MATERIAL FOR THIS TASK:
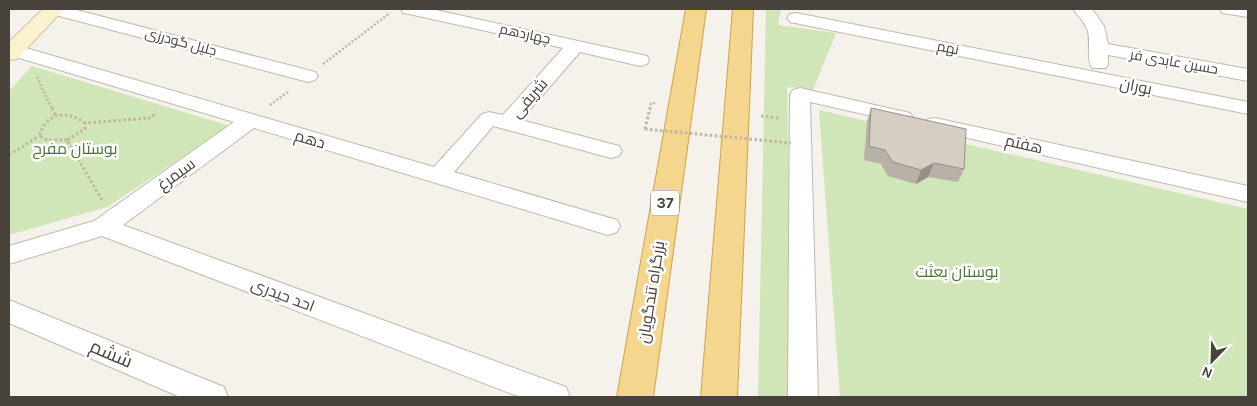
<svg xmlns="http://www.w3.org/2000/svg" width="1257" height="406" font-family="Karla,Cairo,sans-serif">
<rect width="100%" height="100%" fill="#f4f2eb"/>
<!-- green -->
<g fill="#d0e5b8">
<polygon points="766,9 781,9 778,25 836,33 813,90 787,87 793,397 758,397"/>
<polygon points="32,66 230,126 107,207 9,235 9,91"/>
<polygon points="819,110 1248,209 1248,397 840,397"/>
</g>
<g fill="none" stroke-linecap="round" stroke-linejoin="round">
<!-- minor casing -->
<g stroke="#bfbaae" stroke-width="2">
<g id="minor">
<polygon points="46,9 73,9 315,72 318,76 315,80 308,82 48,13"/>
<polygon points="401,9 431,9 647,56 649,60 647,64 640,66 580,52 521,120 619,146 622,151 619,156 611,158 493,126 454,172 617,220 620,226 617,232 608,235 254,128 123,225 566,387 570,397 520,397 102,236 9,264 9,246 94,221 234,122 9,55 9,46 19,46 434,167 482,114 489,112 503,115 563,48 409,14 403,13"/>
<path d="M 1073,9 L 1093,10 L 1104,26 L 1108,44 L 1248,69 L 1248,81 L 1108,55 L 1108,64 L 1106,68 L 1092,68 C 1086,59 1091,43 1088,32 C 1085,21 1078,17 1073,9 Z"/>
<polygon points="1220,9 1248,9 1248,17 1222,13"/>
<polygon points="796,13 1248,102 1248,114 790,22 787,18 790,14"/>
<polygon points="800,88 910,113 913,117 910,121 903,123 810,102 818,397 788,397 790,94 793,90"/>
<polygon points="935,118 1248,186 1248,202 928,129 925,124 928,119"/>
<polygon points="9,300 224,387 228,397 180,397 9,323"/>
</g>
</g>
<!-- secondary casing -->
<g stroke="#d0c49f" stroke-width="2">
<polygon id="secondary" points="43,9 64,9 17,59 9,60 9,42"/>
</g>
<!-- trunk casing -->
<g stroke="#d1a149" stroke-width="2">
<g id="trunk">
<polygon points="686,9 706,9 653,397 617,397"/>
<polygon points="733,9 753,9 737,397 701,397"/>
</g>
</g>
<!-- path-far1 -->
<g stroke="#c0b5a1" stroke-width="2.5" stroke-dasharray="2 2" stroke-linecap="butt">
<polyline points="323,64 390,13"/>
<polyline points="37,77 52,109"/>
<polyline points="270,105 289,91"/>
<polyline points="650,109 651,103 657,103"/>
</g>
<!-- path -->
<g stroke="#c0b5a1" stroke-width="3" stroke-dasharray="2.5 2.5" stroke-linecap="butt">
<polyline points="52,108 55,115"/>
<polyline points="761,116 778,118"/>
<polyline points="645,129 650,108"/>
<path d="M 67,140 L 47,140 L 39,136 C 47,113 65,109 85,123"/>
<polyline points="9,155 39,136"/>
<polyline points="102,200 67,140 85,129 85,123 151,118 156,112"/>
</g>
<!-- minor -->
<use href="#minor" fill="#fff" fill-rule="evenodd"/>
<!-- secondary -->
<use href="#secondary" fill="#faf1cf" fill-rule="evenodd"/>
<!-- trunk -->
<use href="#trunk" fill="#f4d68e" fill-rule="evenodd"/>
<!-- path-bridge -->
<polyline stroke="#c0b5a1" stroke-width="3" stroke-dasharray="2.5 2.5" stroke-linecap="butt" points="645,129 791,143"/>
</g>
<!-- wall -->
<polygon fill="#b7b1a7" points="871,108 964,169 958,182 928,177 916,184 888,176 881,164 864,160 867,121"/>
<!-- shaded-wall -->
<polygon fill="#959088" points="934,163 928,177 916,184 921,170"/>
<!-- building -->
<polygon fill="#d5cec2" stroke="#959088" points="871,108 966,129 964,169 934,163 921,170 893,162 885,150 869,146"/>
<g text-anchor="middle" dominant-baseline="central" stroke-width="5" stroke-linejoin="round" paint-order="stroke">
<!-- far-street labels -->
<g font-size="14" fill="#48433a" stroke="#fff">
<text transform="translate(525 34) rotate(12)">چهاردهم</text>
<text transform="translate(181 42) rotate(15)">جلیل گودرزی</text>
<text transform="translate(948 48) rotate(11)">نهم</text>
<text transform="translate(1174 62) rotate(10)">حسین عابدی‌ فر</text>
</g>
<!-- shield labels -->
<rect fill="#fff" stroke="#7f7b75" stroke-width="1" x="651" y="190.5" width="28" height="25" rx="4"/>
<g font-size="15" font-weight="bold" fill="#48433a">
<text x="665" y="203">37</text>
</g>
<!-- street labels -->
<g font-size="16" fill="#48433a" stroke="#fff">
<text transform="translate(1136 86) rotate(11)">بوران</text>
<text transform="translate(529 98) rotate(-49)">شریفی</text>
<text transform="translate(310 139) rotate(16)">دهم</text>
<text transform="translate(1024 144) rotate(13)">هفتم</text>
<text transform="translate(176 174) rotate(-36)">سیمرغ</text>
<text transform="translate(651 292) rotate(-81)">بزرگراه تندگویان</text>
<text transform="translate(283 295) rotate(21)">احد حیدری</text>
</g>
<!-- park labels -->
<g font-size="16" fill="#4a7631" stroke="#fff">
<text x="75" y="148">بوستان مفرح</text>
<text x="957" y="271">بوستان بعثت</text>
</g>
<!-- near-street labels -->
<g font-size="19" fill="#48433a" stroke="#fff">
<text transform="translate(111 354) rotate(23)">ششم</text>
</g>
</g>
<!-- border -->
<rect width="1257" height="406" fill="none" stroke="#48433a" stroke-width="20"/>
<!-- north arrow -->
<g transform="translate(1212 361) rotate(203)" stroke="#ffffff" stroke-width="4" paint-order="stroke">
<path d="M0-4L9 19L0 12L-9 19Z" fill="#48433a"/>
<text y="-8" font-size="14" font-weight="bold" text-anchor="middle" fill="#48433a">N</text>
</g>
</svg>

EXERCISE DESCRIPTION:
Would you set down the listing exactly, omitting pictures?

RESPONSE AREA:
<svg xmlns="http://www.w3.org/2000/svg" width="1257" height="406" font-family="Karla,Cairo,sans-serif">
<rect width="100%" height="100%" fill="#f4f2eb"/>
<!-- green -->
<g fill="#d0e5b8">
<polygon points="766,9 781,9 778,25 836,33 813,90 787,87 793,397 758,397"/>
<polygon points="32,66 230,126 107,207 9,235 9,91"/>
<polygon points="819,110 1248,209 1248,397 840,397"/>
</g>
<g fill="none" stroke-linecap="round" stroke-linejoin="round">
<!-- minor casing -->
<g stroke="#bfbaae" stroke-width="2">
<g id="minor">
<polygon points="46,9 73,9 315,72 318,76 315,80 308,82 48,13"/>
<polygon points="401,9 431,9 647,56 649,60 647,64 640,66 580,52 521,120 619,146 622,151 619,156 611,158 493,126 454,172 617,220 620,226 617,232 608,235 254,128 123,225 566,387 570,397 520,397 102,236 9,264 9,246 94,221 234,122 9,55 9,46 19,46 434,167 482,114 489,112 503,115 563,48 409,14 403,13"/>
<path d="M 1073,9 L 1093,10 L 1104,26 L 1108,44 L 1248,69 L 1248,81 L 1108,55 L 1108,64 L 1106,68 L 1092,68 C 1086,59 1091,43 1088,32 C 1085,21 1078,17 1073,9 Z"/>
<polygon points="1220,9 1248,9 1248,17 1222,13"/>
<polygon points="796,13 1248,102 1248,114 790,22 787,18 790,14"/>
<polygon points="800,88 910,113 913,117 910,121 903,123 810,102 818,397 788,397 790,94 793,90"/>
<polygon points="935,118 1248,186 1248,202 928,129 925,124 928,119"/>
<polygon points="9,300 224,387 228,397 180,397 9,323"/>
</g>
</g>
<!-- secondary casing -->
<g stroke="#d0c49f" stroke-width="2">
<polygon id="secondary" points="43,9 64,9 17,59 9,60 9,42"/>
</g>
<!-- trunk casing -->
<g stroke="#d1a149" stroke-width="2">
<g id="trunk">
<polygon points="686,9 706,9 653,397 617,397"/>
<polygon points="733,9 753,9 737,397 701,397"/>
</g>
</g>
<!-- path-far1 -->
<g stroke="#c0b5a1" stroke-width="2.5" stroke-dasharray="2 2" stroke-linecap="butt">
<polyline points="323,64 390,13"/>
<polyline points="37,77 52,109"/>
<polyline points="270,105 289,91"/>
<polyline points="650,109 651,103 657,103"/>
</g>
<!-- path -->
<g stroke="#c0b5a1" stroke-width="3" stroke-dasharray="2.5 2.5" stroke-linecap="butt">
<polyline points="52,108 55,115"/>
<polyline points="761,116 778,118"/>
<polyline points="645,129 650,108"/>
<path d="M 67,140 L 47,140 L 39,136 C 47,113 65,109 85,123"/>
<polyline points="9,155 39,136"/>
<polyline points="102,200 67,140 85,129 85,123 151,118 156,112"/>
</g>
<!-- minor -->
<use href="#minor" fill="#fff" fill-rule="evenodd"/>
<!-- secondary -->
<use href="#secondary" fill="#faf1cf" fill-rule="evenodd"/>
<!-- trunk -->
<use href="#trunk" fill="#f4d68e" fill-rule="evenodd"/>
<!-- path-bridge -->
<polyline stroke="#c0b5a1" stroke-width="3" stroke-dasharray="2.5 2.5" stroke-linecap="butt" points="645,129 791,143"/>
</g>
<!-- wall -->
<polygon fill="#b7b1a7" points="871,108 964,169 958,182 928,177 916,184 888,176 881,164 864,160 867,121"/>
<!-- shaded-wall -->
<polygon fill="#959088" points="934,163 928,177 916,184 921,170"/>
<!-- building -->
<polygon fill="#d5cec2" stroke="#959088" points="871,108 966,129 964,169 934,163 921,170 893,162 885,150 869,146"/>
<g text-anchor="middle" dominant-baseline="central" stroke-width="5" stroke-linejoin="round" paint-order="stroke">
<!-- far-street labels -->
<g font-size="14" fill="#48433a" stroke="#fff">
<text transform="translate(525 34) rotate(12)">چهاردهم</text>
<text transform="translate(181 42) rotate(15)">جلیل گودرزی</text>
<text transform="translate(948 48) rotate(11)">نهم</text>
<text transform="translate(1174 62) rotate(10)">حسین عابدی‌ فر</text>
</g>
<!-- shield labels -->
<rect fill="#fff" stroke="#7f7b75" stroke-width="1" x="651" y="190.5" width="28" height="25" rx="4"/>
<g font-size="15" font-weight="bold" fill="#48433a">
<text x="665" y="203">37</text>
</g>
<!-- street labels -->
<g font-size="16" fill="#48433a" stroke="#fff">
<text transform="translate(1136 86) rotate(11)">بوران</text>
<text transform="translate(529 98) rotate(-49)">شریفی</text>
<text transform="translate(310 139) rotate(16)">دهم</text>
<text transform="translate(1024 144) rotate(13)">هفتم</text>
<text transform="translate(176 174) rotate(-36)">سیمرغ</text>
<text transform="translate(651 292) rotate(-81)">بزرگراه تندگویان</text>
<text transform="translate(283 295) rotate(21)">احد حیدری</text>
</g>
<!-- park labels -->
<g font-size="16" fill="#4a7631" stroke="#fff">
<text x="75" y="148">بوستان مفرح</text>
<text x="957" y="271">بوستان بعثت</text>
</g>
<!-- near-street labels -->
<g font-size="19" fill="#48433a" stroke="#fff">
<text transform="translate(111 354) rotate(23)">ششم</text>
</g>
</g>
<!-- border -->
<rect width="1257" height="406" fill="none" stroke="#48433a" stroke-width="20"/>
<!-- north arrow -->
<g transform="translate(1212 361) rotate(203)" stroke="#ffffff" stroke-width="4" paint-order="stroke">
<path d="M0-4L9 19L0 12L-9 19Z" fill="#48433a"/>
<text y="-8" font-size="14" font-weight="bold" text-anchor="middle" fill="#48433a">N</text>
</g>
</svg>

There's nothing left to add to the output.